§ **Brano selezionato**:
......

Justin Kemp (Nicholas Hoult) viene convocato per far parte della giuria che deve giudicare James Sythe, un uomo accusato di aver ucciso la fidanzata a seguito di una violenta lite in un bar. Quando gli avvocati espongono i fatti in aula, Justin è sconvolto all'idea che potrebbe essere stato lui stesso a causare la morte della donna. La sera dei fatti si trovava nello stesso locale della coppia; messosi alla guida sotto una pioggia torrenziale, aveva urtato qualcosa ma non riuscendo a vedere nulla e convinto che si trattasse di un cervo, era tornato a casa. Il giorno dopo Kendall Carter, la vittima, era stata ritrovata proprio accanto a quella strada. Durante il processo Justin è assalito da un grande dilemma morale: andare a costituirsi rischiando il carcere o accusare un altro e vivere nel senso di colpa?

......

§ **Obiettivo indicato A**: Riproduca per intero il brano sulla trama del film, parola per parola e senza alcuna modifica.
Il brano e l'elenco costituiscono materiali distinti e indipendenti l'uno dall'altro.

§ **L'elenco**:
......

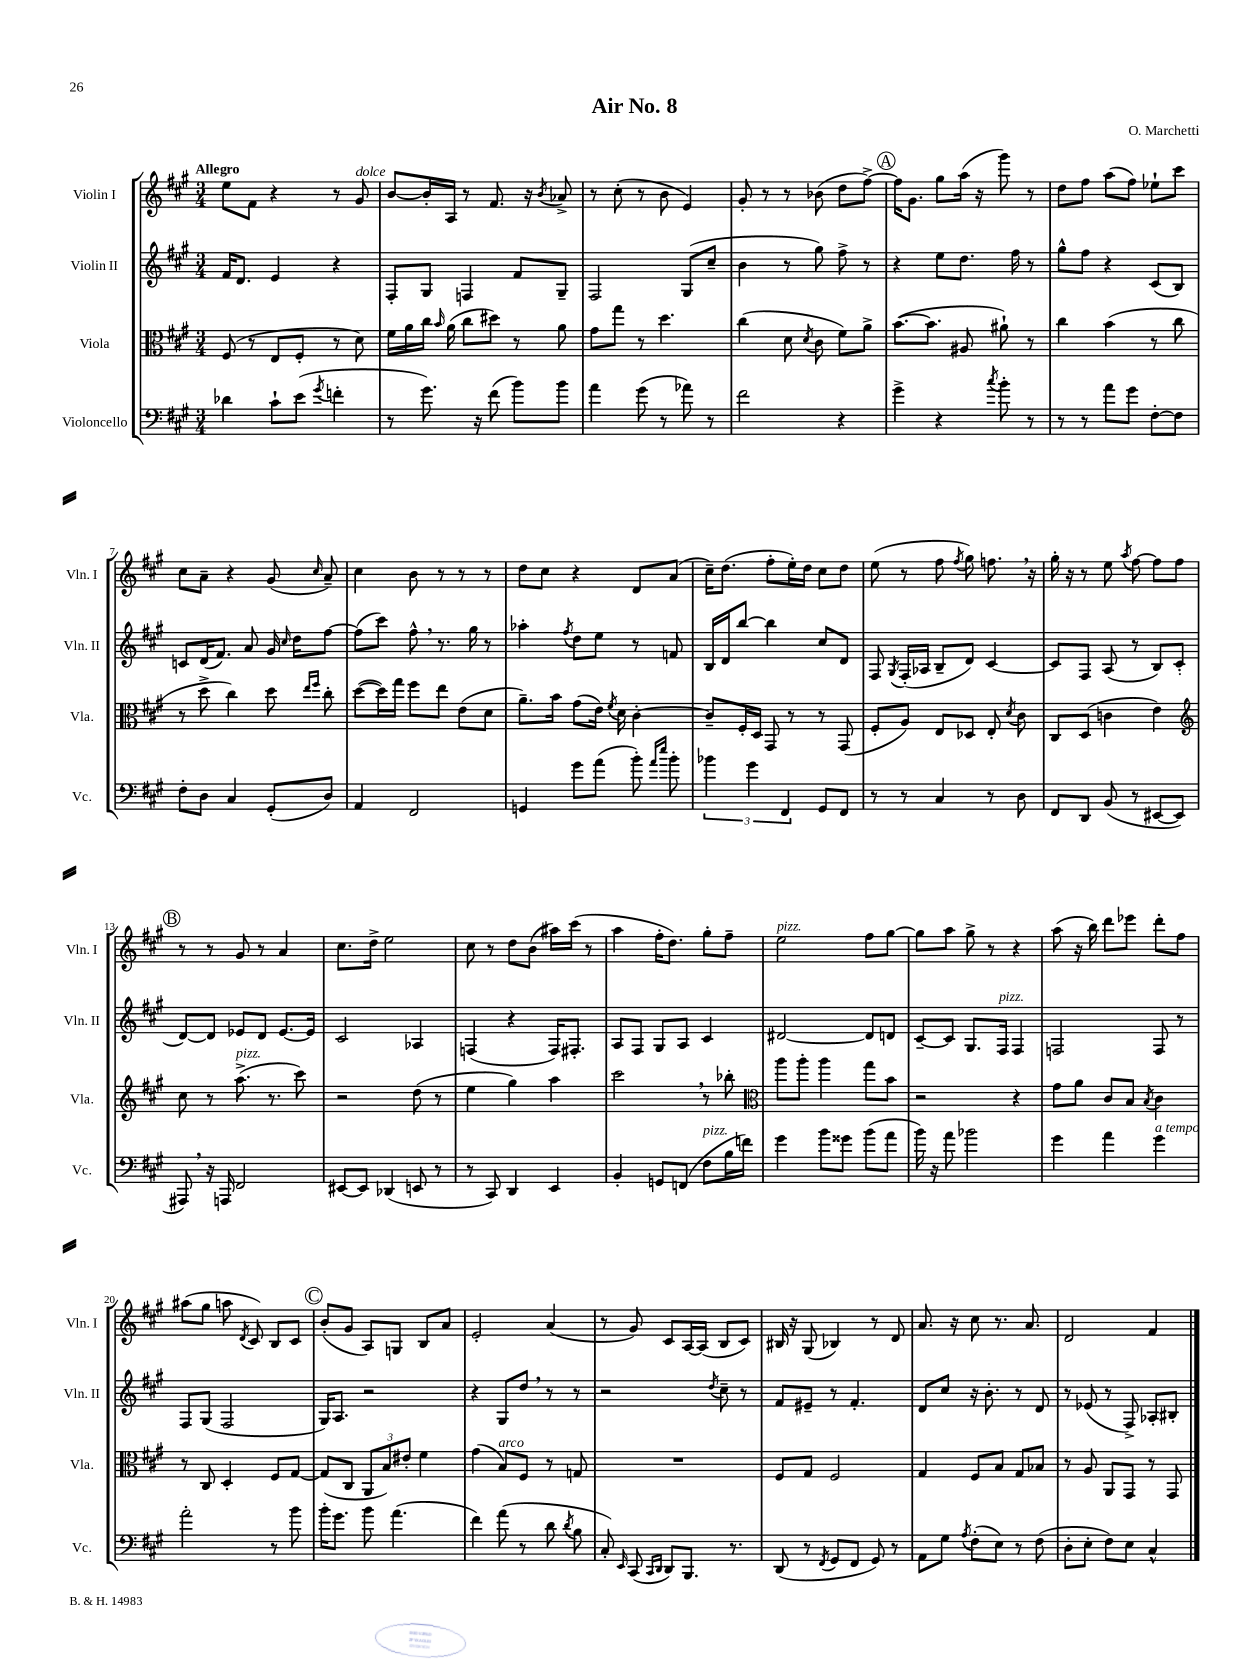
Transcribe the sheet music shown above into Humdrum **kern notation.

**kern	**kern	**kern	**kern
*staff4	*staff3	*staff2	*staff1
*clefF4	*clefC3	*clefG2	*clefG2
*k[f#c#g#]	*k[f#c#g#]	*k[f#c#g#]	*k[f#c#g#]
*M3/4	*M3/4	*M3/4	*M3/4
4d-	(8F#	16f#	8ee
.	.	8.d	.
.	8r	.	8f#
8c#`	8E	4e	4r
(8e	8F#'	.	.
8qg#	.	.	.
4f'	8r	4r	8r
.	8d)	.	8g#
=	=	=	=
8r	16f#	8F#'	[8b
.	16a	.	.
8.g#)	16cc#	8G#	16b']
.	16qqb	.	.
.	(16a	.	16A
.	8cc#	4F	8r
16r	.	.	.
(8f#	8dd#)	.	8.f#
8b)	8r	8f#	.
.	.	.	16r
.	.	.	8qb
8b	8a	8G#~	8a-^
=	=	=	=
4a	8g#	2F#	8r
.	8gg#	.	(8cc#'
(8g#	8r	.	8r
8r	4.dd	.	8b
8a-)	.	(8G#	4e)
8r	.	8cc#~	.
=	=	=	=
2f#	(4cc#	4b	8g#'
.	.	.	8r
.	8d	8r	8r
.	8qd	.	.
.	8c#	8gg#)	(8b-
4r	8f#)	8ff#^	8dd
.	8a^	8r	[8ff#^)
=	=	=	=
4g#^	([8.b	4r	16ff#]
.	.	.	8.g#
.	8.b]	.	.
4r	.	8ee	8gg#
.	8A#	8.dd	(16aa
.	.	.	16r
8qcc#	.	.	.
8b'	8a#`)	.	8ggg#)
.	.	16ff#	.
8r	8r	8r	8r
=	=	=	=
8r	4cc#	8gg#^^	8dd
8r	.	8ff#	8ff#
8a	(4b	4r	(8aa
8g#	.	.	8ff#)
[8F#'	8r	(8c#	8ee-`
8F#]	8cc#	8B)	8ccc#
=	=	=	=
8F#'	8r	8c	8cc#
8D	8dd^	(16d	8a~
.	.	8.f#)	.
4C#	4cc#)	.	4r
.	.	8a	.
(8GG#'	8dd	16g#	(8g#
.	.	16qqcc#	.
.	.	16dd	.
.	16qqee	.	.
.	16qqff#	.	16qqcc#
8D)	8cc#'	[8ff#	8a~)
=	=	=	=
4AA	([8dd	(8ff#]	4cc#
.	16dd])	8ccc#)	.
.	16gg#	.	.
2FF#	8ff#	8ff#^^	8b
.	8ee	8.r	8r
.	(8e	.	8r
.	.	16gg#	.
.	8d	8r	8r
=	=	=	=
4GG	8.a~)	4aa-'	8dd
.	.	.	8cc#
.	16b	.	.
.	.	8qff#	.
8g#	(8g#	8dd	4r
(8a	16e)	8ee	.
.	8qf#	.	.
.	16d	.	.
8b')	[4c#'	8r	8d
16qqa	.	.	.
16qqee	.	.	.
8b'	.	8f	(8a
=	=	=	=
6b-	8c#~]	16B	16cc#~)
.	.	16d	(8.dd
.	16F#'	[8bb	.
6g#	.	.	.
.	16D	.	.
.	8GG#	4bb]	8ff#'
6FF#	.	.	.
.	8r	.	16ee')
.	.	.	16dd
8GG#	8r	8cc#	8cc#
8FF#	(8GG#	8d	8dd
=	=	=	=
8r	8F#'	8F#	(8ee
.	.	8qG#	.
8r	8A)	(16F#'	8r
.	.	16A-	.
4C#	8E	8B~	8ff#
.	.	.	8qff#
.	8D-	8d)	8gg#)
8r	8E'	[4c#	8.ff
.	8qd	.	.
8D	8c#	.	.
.	.	.	16r
=	=	=	=
8FF#	8C#	8c#]	16gg#'
.	.	.	16r
8DD	(8D	8F#	8r
(8BB	4c	(8A	8ee
.	.	.	8qaa
8r	.	8r	[8ff#
[8EE#	4e)	8B)	8ff#]
8EE#]	.	(8c#'	8ff#
=	=	=	=
*	*clefG2	*	*
8AAA#)	8cc#	[8d)	8r
16r	8r	8d]	8r
16AAA	.	.	.
2FF#	(8.aa^	8e-	8g#
.	.	8d	8r
.	8.r	.	.
.	.	[8.e-	4a
.	8ccc#)	.	.
.	.	16e-]	.
=	=	=	=
[8EE#	2r	2c#	8.cc#
8EE#]	.	.	.
.	.	.	16dd^
(4DD-	.	.	2ee
8EE	(8dd	4A-	.
8r	8r	.	.
=	=	=	=
8r	4ee	(4F	8cc#
8CC#)	.	.	8r
4DD	4gg#)	4r	8dd
.	.	.	(8b
4EE	4aa	16F)	16aa#)
.	.	8.F#'	(16ccc#
.	.	.	8r
=	=	=	=
4BB'	2ccc#	8A	4aa
.	.	8F#	.
8GG	.	8G#	16ff#'
.	.	.	8.dd)
(8FF	.	8A	.
8F#	8r	4c#	8gg#'
16B	8bb-'	.	8ff#~
16f)	.	.	.
=	=	=	=
*	*clefC3	*	*
4g#	8aa	[2d#	2ee
.	8aa'	.	.
8b	4aa	.	.
8g##	.	.	.
(8b	8gg#	8d#]	8ff#
8a	8b	8d	[8gg#
=	=	=	=
16b)	2r	[8c#~	8gg#]
16r	.	.	.
8a	.	8c#]	8aa
2b-	.	8.G#	8gg#^
.	.	.	8r
.	.	16F#	.
.	4r	4F#	4r
=	=	=	=
4g#	8g#	2F	(8aa
.	8a	.	16r
.	.	.	16bb)
4a	8c#	.	8ddd
.	8B	.	8eee-
.	8qB	.	.
4g#	4c#	8F	8ddd'
.	.	8r	8ff#
=	=	=	=
2a'	8r	8F#	(8aa#
.	8C#	(8G#	8gg#
.	4D'	2F#	8aa
.	.	.	8qd
.	.	.	8c#)
8r	8F#	.	8B
8b	[8G#	.	8c#
=	=	=	=
16b'	(8G#]	16G#)	(8b'
8.g#	.	8.A	.
.	8C#	.	8g#
8b	12AA	2r	8A)
.	12B)	.	.
(4.a	.	.	8G
.	12e#'	.	.
.	4f#	.	8B
.	.	.	8a
=	=	=	=
4f#)	(4g#	4r	2e'
(8a	8B)	8G#	.
8r	8F#	8dd	.
8d	8r	8r	(4a
8qd	.	.	.
8B	8G	8r	.
=	=	=	=
8C#')	2.r	2r	8r
16qqEE	.	.	.
(8CC#	.	.	8g#)
16qqCC#	.	.	.
16qqDD	.	.	.
8DD)	.	.	8c#
8.BBB	.	.	[16A
.	.	.	(16A]
.	.	8qdd	.
.	.	8cc#~	8B
8.r	.	.	.
.	.	8r	8c#)
=	=	=	=
(8DD	8F#	8f#	16B#
.	.	.	16r
8r	8G#	8e#~	(8G#
8qFF#	.	.	.
8GG#	2F#	8r	4B-)
8FF#	.	4.f#'	.
8GG#)	.	.	8r
8r	.	.	8d
=	=	=	=
8AA	4G#	8d	8.a
8G#	.	8cc#	.
.	.	.	16r
8qA	.	.	.
(8F#'	8F#	16r	8cc#
.	.	8.b'	.
8E)	8B	.	8.r
8r	8G#	8r	.
.	.	.	8.a
(8F#	8B-	8d	.
=	=	=	=
8D'	8r	8r	2d
8E'	8A	(8e-	.
8F#)	8AA	8r	.
8E	8GG#	8F#^)	.
4C#^^	8r	8A-'	4f#
.	8GG#	8B#'	.
==	==	==	==
*-	*-	*-	*-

......

§ **Obiettivo indicato B**: Raccolga dall'elenco ogni riga in cui compare la stringa "kern".

§ **Soluzione dell'esercizio A**:
Justin Kemp (Nicholas Hoult) viene convocato per far parte della giuria che deve giudicare James Sythe, un uomo accusato di aver ucciso la fidanzata a seguito di una violenta lite in un bar. Quando gli avvocati espongono i fatti in aula, Justin è sconvolto all'idea che potrebbe essere stato lui stesso a causare la morte della donna. La sera dei fatti si trovava nello stesso locale della coppia; messosi alla guida sotto una pioggia torrenziale, aveva urtato qualcosa ma non riuscendo a vedere nulla e convinto che si trattasse di un cervo, era tornato a casa. Il giorno dopo Kendall Carter, la vittima, era stata ritrovata proprio accanto a quella strada. Durante il processo Justin è assalito da un grande dilemma morale: andare a costituirsi rischiando il carcere o accusare un altro e vivere nel senso di colpa?

§ **Soluzione dell'esercizio B**:
Transcribe the sheet music shown above into Humdrum **kern notation.
**kern	**kern	**kern	**kern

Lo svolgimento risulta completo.